Extracted page text data:
------------------------

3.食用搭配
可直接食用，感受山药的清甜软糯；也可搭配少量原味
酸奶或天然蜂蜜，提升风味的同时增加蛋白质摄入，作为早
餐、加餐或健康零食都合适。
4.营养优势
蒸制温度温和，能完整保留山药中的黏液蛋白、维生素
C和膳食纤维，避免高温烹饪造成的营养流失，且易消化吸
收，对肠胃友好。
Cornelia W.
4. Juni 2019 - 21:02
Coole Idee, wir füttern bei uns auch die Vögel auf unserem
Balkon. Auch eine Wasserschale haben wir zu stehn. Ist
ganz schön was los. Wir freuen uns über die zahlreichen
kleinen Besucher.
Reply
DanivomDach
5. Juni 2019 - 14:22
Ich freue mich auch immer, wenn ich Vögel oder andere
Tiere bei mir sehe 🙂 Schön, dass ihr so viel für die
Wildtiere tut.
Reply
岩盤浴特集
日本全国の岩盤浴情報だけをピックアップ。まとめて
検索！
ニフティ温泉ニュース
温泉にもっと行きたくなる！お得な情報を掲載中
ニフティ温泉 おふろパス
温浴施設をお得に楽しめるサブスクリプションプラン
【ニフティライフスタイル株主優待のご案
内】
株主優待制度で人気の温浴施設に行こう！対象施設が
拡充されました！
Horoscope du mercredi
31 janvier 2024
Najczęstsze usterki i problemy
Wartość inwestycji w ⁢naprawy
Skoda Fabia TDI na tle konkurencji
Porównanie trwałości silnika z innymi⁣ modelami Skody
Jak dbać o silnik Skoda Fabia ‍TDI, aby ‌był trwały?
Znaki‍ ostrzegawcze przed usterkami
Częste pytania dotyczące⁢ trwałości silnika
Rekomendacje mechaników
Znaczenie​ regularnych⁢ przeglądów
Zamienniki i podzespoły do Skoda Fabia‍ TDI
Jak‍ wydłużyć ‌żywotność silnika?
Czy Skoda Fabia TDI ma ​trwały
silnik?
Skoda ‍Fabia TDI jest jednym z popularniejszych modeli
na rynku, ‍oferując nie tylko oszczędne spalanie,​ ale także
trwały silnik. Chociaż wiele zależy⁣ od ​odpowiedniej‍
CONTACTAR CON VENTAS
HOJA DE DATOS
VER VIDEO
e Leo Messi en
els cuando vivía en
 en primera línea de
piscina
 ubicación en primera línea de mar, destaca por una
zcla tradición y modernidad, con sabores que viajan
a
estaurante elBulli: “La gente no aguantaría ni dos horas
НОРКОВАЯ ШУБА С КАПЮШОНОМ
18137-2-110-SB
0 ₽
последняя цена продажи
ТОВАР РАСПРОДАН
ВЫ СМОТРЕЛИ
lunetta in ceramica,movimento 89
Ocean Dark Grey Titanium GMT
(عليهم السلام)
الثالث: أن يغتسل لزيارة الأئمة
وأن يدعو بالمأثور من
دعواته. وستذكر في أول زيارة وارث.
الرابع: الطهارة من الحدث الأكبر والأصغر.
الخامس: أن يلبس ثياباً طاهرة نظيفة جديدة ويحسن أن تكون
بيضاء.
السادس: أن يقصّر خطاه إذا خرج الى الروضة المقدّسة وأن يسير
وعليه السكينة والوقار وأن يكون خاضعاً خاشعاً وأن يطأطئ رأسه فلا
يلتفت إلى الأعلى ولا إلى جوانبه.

------------------------

● ASSIGNMENT: Each of the records should be written out again, exactly as it reads.

● SOLUTION TO THE PROBLEM:
3.食用搭配
可直接食用，感受山药的清甜软糯；也可搭配少量原味
酸奶或天然蜂蜜，提升风味的同时增加蛋白质摄入，作为早
餐、加餐或健康零食都合适。
4.营养优势
蒸制温度温和，能完整保留山药中的黏液蛋白、维生素
C和膳食纤维，避免高温烹饪造成的营养流失，且易消化吸
收，对肠胃友好。
Cornelia W.
4. Juni 2019 - 21:02
Coole Idee, wir füttern bei uns auch die Vögel auf unserem
Balkon. Auch eine Wasserschale haben wir zu stehn. Ist
ganz schön was los. Wir freuen uns über die zahlreichen
kleinen Besucher.
Reply
DanivomDach
5. Juni 2019 - 14:22
Ich freue mich auch immer, wenn ich Vögel oder andere
Tiere bei mir sehe 🙂 Schön, dass ihr so viel für die
Wildtiere tut.
Reply
岩盤浴特集
日本全国の岩盤浴情報だけをピックアップ。まとめて
検索！
ニフティ温泉ニュース
温泉にもっと行きたくなる！お得な情報を掲載中
ニフティ温泉 おふろパス
温浴施設をお得に楽しめるサブスクリプションプラン
【ニフティライフスタイル株主優待のご案
内】
株主優待制度で人気の温浴施設に行こう！対象施設が
拡充されました！
Horoscope du mercredi
31 janvier 2024
Najczęstsze usterki i problemy
Wartość inwestycji w ⁢naprawy
Skoda Fabia TDI na tle konkurencji
Porównanie trwałości silnika z innymi⁣ modelami Skody
Jak dbać o silnik Skoda Fabia ‍TDI, aby ‌był trwały?
Znaki‍ ostrzegawcze przed usterkami
Częste pytania dotyczące⁢ trwałości silnika
Rekomendacje mechaników
Znaczenie​ regularnych⁢ przeglądów
Zamienniki i podzespoły do Skoda Fabia‍ TDI
Jak‍ wydłużyć ‌żywotność silnika?
Czy Skoda Fabia TDI ma ​trwały
silnik?
Skoda ‍Fabia TDI jest jednym z popularniejszych modeli
na rynku, ‍oferując nie tylko oszczędne spalanie,​ ale także
trwały silnik. Chociaż wiele zależy⁣ od ​odpowiedniej‍
CONTACTAR CON VENTAS
HOJA DE DATOS
VER VIDEO
e Leo Messi en
els cuando vivía en
 en primera línea de
piscina
 ubicación en primera línea de mar, destaca por una
zcla tradición y modernidad, con sabores que viajan
a
estaurante elBulli: “La gente no aguantaría ni dos horas
НОРКОВАЯ ШУБА С КАПЮШОНОМ
18137-2-110-SB
0 ₽
последняя цена продажи
ТОВАР РАСПРОДАН
ВЫ СМОТРЕЛИ
lunetta in ceramica,movimento 89
Ocean Dark Grey Titanium GMT
(عليهم السلام)
الثالث: أن يغتسل لزيارة الأئمة
وأن يدعو بالمأثور من
دعواته. وستذكر في أول زيارة وارث.
الرابع: الطهارة من الحدث الأكبر والأصغر.
الخامس: أن يلبس ثياباً طاهرة نظيفة جديدة ويحسن أن تكون
بيضاء.
السادس: أن يقصّر خطاه إذا خرج الى الروضة المقدّسة وأن يسير
وعليه السكينة والوقار وأن يكون خاضعاً خاشعاً وأن يطأطئ رأسه فلا
يلتفت إلى الأعلى ولا إلى جوانبه.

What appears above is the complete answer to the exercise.